Automorphism groups of measures on the Cantor space. Part I: Good measures and Rokhlin properties
Michal Doucha, Dominik Kwietniak, Maciej Malicki, Piotr Niemiec
TL;DR
The paper develops a Fraïssé-theoretic framework to study automorphism groups of measures on the Cantor space, focusing on good measures characterized by the Subset Condition. It proves that good measures coincide with maximal ultrahomogeneous measures, and provides two equivalent characterizations via Fraïssé limits and maximal ultrahomogeneity, tying generic conjugacy properties to the algebraic structure of the clopen-values set $V_{\mu}$. A central contribution is the explicit link between the directedness of categories ${\mathcal M}_V$ (and related cofinal amalgamation) and Rokhlin-type properties for $\mathrm{Homeo}(2^{\mathbb{N}},\mu)$, enabling criteria for when dense or comeager conjugacy classes occur, especially in the ${\mathbb{Q}}$-like or ring-like cases.
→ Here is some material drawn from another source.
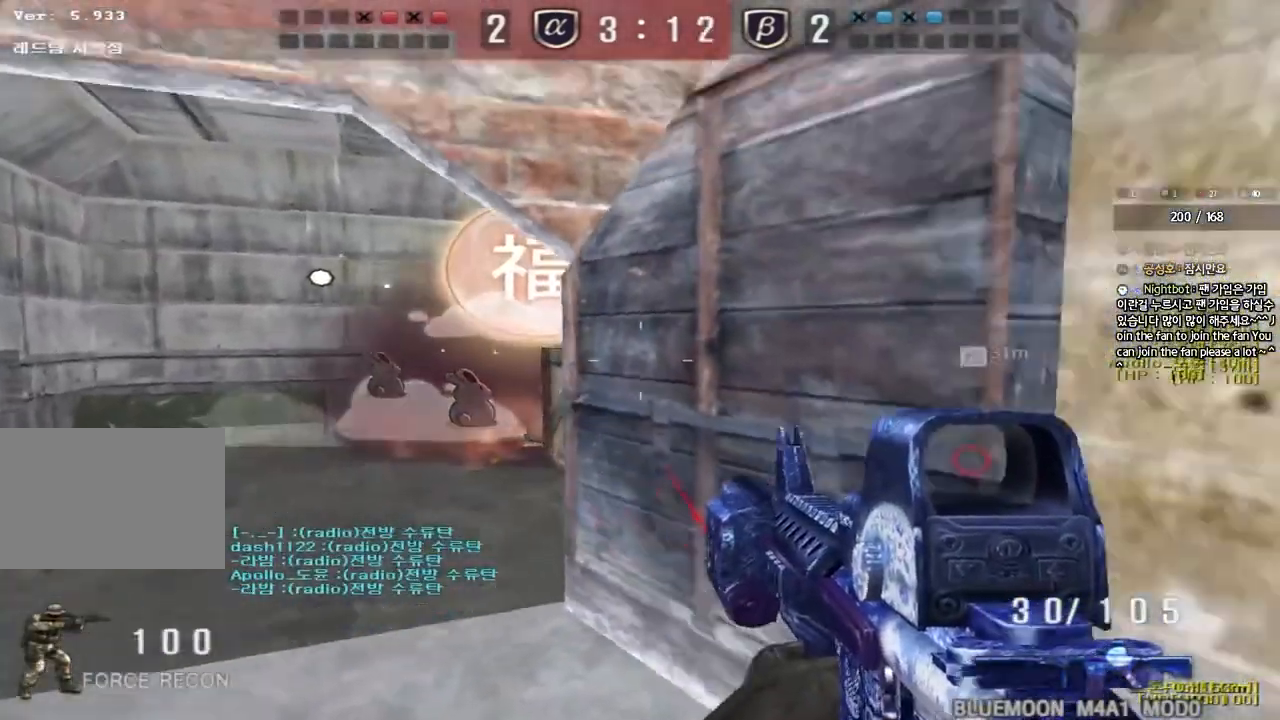
{"keys": ["s", "tab"], "events": [[17, "space", "up"], [250, "tab", "down"], [500, "s", "down"]]}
The results lay a rigorous foundation for Part II, which will examine transitivity and finer dynamical properties of these automorphism groups.
Abstract
We study criteria for the existence of a dense or comeager conjugacy class in the automorphism group of a given measure on the Cantor space. We concentrate on good measures, defined by Akin [\emph{Trans.\ Amer.\ Math.\ Soc.} \textbf{357} (2005), no. 7, 2681--2722], which we characterize as a particular subclass of ultrahomogeneous measures. We determine good measures with rational values on clopen sets whose automorphism group admits a comeager conjugacy class. Our approach uses the Fraïssé theory.